The company has two restaurants based in Te Anau and both received warnings about moving seafood between the businesses without the appropriate invoices as early as 2016 and 2018. As a result, the company was issued a direction by MPI in 2019 requiring it to keep and maintain a fish sales system along with being provided education by fishery officers.
However, in 2020, an inspection by MPI of the two restaurants, China City and Ming Garden Chinese Restaurant in Te Anau found six kilos of frozen pāua between both businesses with the last invoice at China City having a purchase date of 2 November 2019.
During the inspection, live blue cod, rock lobster and pacific oysters were discovered. There was also frozen stargazer fin fish, rock lobster, wrasse fin fish and school shark, along with frozen blue cod and hoki. The company was unable to provide invoices for any of this seafood.

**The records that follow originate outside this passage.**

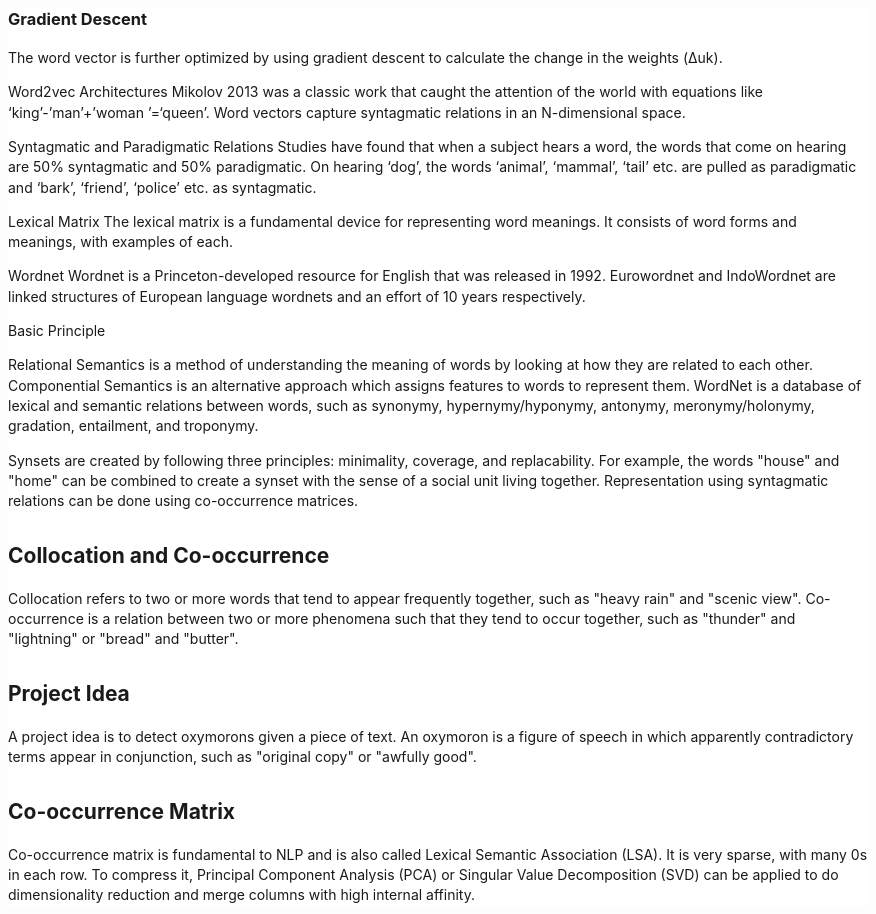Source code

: ### Gradient Descent
The word vector is further optimized by using gradient descent to calculate the change in the weights (Δuk).


 

Word2vec Architectures
Mikolov 2013 was a classic work that caught the attention of the world with equations like ‘king’-’man’+’woman ’=‘queen’. Word vectors capture syntagmatic relations in an N-dimensional space.

Syntagmatic and Paradigmatic Relations
Studies have found that when a subject hears a word, the words that come on hearing are 50% syntagmatic and 50% paradigmatic. On hearing ‘dog’, the words ‘animal’, ‘mammal’, ‘tail’ etc. are pulled as paradigmatic and ‘bark’, ‘friend’, ‘police’ etc. as syntagmatic.

Lexical Matrix
The lexical matrix is a fundamental device for representing word meanings. It consists of word forms and meanings, with examples of each.

Wordnet
Wordnet is a Princeton-developed resource for English that was released in 1992. Eurowordnet and IndoWordnet are linked structures of European language wordnets and an effort of 10 years respectively.

Basic Principle


 

Relational Semantics is a method of understanding the meaning of words by looking at how they are related to each other. Componential Semantics is an alternative approach which assigns features to words to represent them. WordNet is a database of lexical and semantic relations between words, such as synonymy, hypernymy/hyponymy, antonymy, meronymy/holonymy, gradation, entailment, and troponymy.

Synsets are created by following three principles: minimality, coverage, and replacability. For example, the words "house" and "home" can be combined to create a synset with the sense of a social unit living together. Representation using syntagmatic relations can be done using co-occurrence matrices.


 

## Collocation and Co-occurrence
Collocation refers to two or more words that tend to appear frequently together, such as "heavy rain" and "scenic view". Co-occurrence is a relation between two or more phenomena such that they tend to occur together, such as "thunder" and "lightning" or "bread" and "butter".

## Project Idea
A project idea is to detect oxymorons given a piece of text. An oxymoron is a figure of speech in which apparently contradictory terms appear in conjunction, such as "original copy" or "awfully good".

## Co-occurrence Matrix
Co-occurrence matrix is fundamental to NLP and is also called Lexical Semantic Association (LSA). It is very sparse, with many 0s in each row. To compress it, Principal Component Analysis (PCA) or Singular Value Decomposition (SVD) can be applied to do dimensionality reduction and merge columns with high internal affinity.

“To prevent this kind of illicit trade in seafood, robust record keeping is a required under fisheries law so that Fishery Officers can ensure it comes from a legitimate, sustainable, and hygienic source.
“A lack of good record keeping can undermine our quota management system and catch limits which are set to ensure sustainable fisheries. When MPI finds evidence of these important rules being ignored – it will investigate and hold people and businesses to account where there is evidence of deliberate offending,” says Garreth Jay.